26. Then as to the value of any entry in the register kept antecedent to Beng. Act VII of 1876, I think that its value is not under any circumstances very great, and its value would be particularly small in the present case in which it is sought to substitute this piece of evidence for those documents of title which ought to be, but are not, forthcoming.
27. It is well known that one of the reasons which led to the enactment of Beng. Act VII of 1876 was that the quinquennial registers kept under the old Regulation contained no legal sanction, and contained no provision which compelled persons succeeding to property by inheritance or transfer to have their names registered.. It constantly has happened in the course of my experience that the person registered as proprietor was a person, who died half a century ago; and the very fact of these registers not being kept up to date, must very much diminish the value of any entry in them as evidence of the possession of any particular person at any particular time.

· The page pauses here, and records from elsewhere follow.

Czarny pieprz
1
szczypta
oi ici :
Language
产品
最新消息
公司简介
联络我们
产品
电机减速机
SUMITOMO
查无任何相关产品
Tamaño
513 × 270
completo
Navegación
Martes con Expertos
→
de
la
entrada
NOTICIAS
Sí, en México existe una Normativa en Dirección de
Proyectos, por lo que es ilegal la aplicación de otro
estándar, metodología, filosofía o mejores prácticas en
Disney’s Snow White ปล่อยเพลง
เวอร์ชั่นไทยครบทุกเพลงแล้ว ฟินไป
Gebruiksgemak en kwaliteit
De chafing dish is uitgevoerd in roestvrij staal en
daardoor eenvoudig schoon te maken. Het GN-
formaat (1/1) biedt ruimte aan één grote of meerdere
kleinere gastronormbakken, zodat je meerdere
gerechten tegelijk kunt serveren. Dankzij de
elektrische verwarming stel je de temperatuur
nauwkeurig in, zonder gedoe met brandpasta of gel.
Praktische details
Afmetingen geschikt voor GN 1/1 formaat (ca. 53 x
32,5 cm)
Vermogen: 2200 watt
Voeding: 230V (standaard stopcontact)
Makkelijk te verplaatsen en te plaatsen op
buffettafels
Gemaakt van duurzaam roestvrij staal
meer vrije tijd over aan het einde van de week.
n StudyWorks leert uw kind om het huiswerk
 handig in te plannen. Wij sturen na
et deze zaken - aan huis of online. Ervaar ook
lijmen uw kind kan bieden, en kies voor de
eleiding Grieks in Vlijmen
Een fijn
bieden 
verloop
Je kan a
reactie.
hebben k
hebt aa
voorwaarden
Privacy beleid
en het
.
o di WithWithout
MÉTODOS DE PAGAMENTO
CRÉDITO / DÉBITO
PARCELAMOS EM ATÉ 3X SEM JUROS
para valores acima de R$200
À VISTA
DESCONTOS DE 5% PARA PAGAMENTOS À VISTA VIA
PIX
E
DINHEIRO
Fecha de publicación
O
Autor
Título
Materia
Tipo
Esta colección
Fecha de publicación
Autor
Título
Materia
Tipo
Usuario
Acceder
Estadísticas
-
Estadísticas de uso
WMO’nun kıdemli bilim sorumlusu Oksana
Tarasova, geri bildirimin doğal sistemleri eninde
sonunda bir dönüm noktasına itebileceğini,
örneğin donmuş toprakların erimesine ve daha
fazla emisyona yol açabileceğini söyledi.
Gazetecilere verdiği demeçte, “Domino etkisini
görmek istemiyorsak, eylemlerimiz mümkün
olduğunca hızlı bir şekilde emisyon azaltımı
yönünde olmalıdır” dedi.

28. Under the provisions of the Beng. Act VII of 1876, there are several penalties attaching to non-registration, and there is, therefore, a much stronger presumption that the person whose name appears in the register kept under this Act is the person in possession of the property. The value of an entry in this register certainly of any new entry may, therefore, be different from that of an entry in the register kept under the old Regulation. But even with respect to the Act of 1876, the only question which the Collector is entitled to enquire into is that of possession. He has no jurisdiction to deal with the question of title, which is specially reserved for the decision of the ordinary Civil Courts.
29. I think that in a case like the present, in which the plaintiff has made out a good title by the production of those documents which he might have been expected to produce, and has also given evidence of possession, the mere fact of registration, which at best is only evidence of possession cannot be taken to constitute a better title--a title, that is, which should overcome and prevail against the title proved by the plaintiff. Therefore, as regards the property numbered 412, there can be no doubt as to the correctness of the decision of the Court below.
30. Then as to the other property numbered 1333. I find that the Subordinate Judge says that it was conceded that the plaintiff's vendor was the recorded proprietor of the mahal bearing this number in the Collector's register, and this being so, he has, so far as regards registration, all the advantage that this can confer upon the defendants, while he has also proved a good title. He is, therefore, entitled to succeed as to this property also. Under these circumstances the appeal must fail, and be dismissed with costs.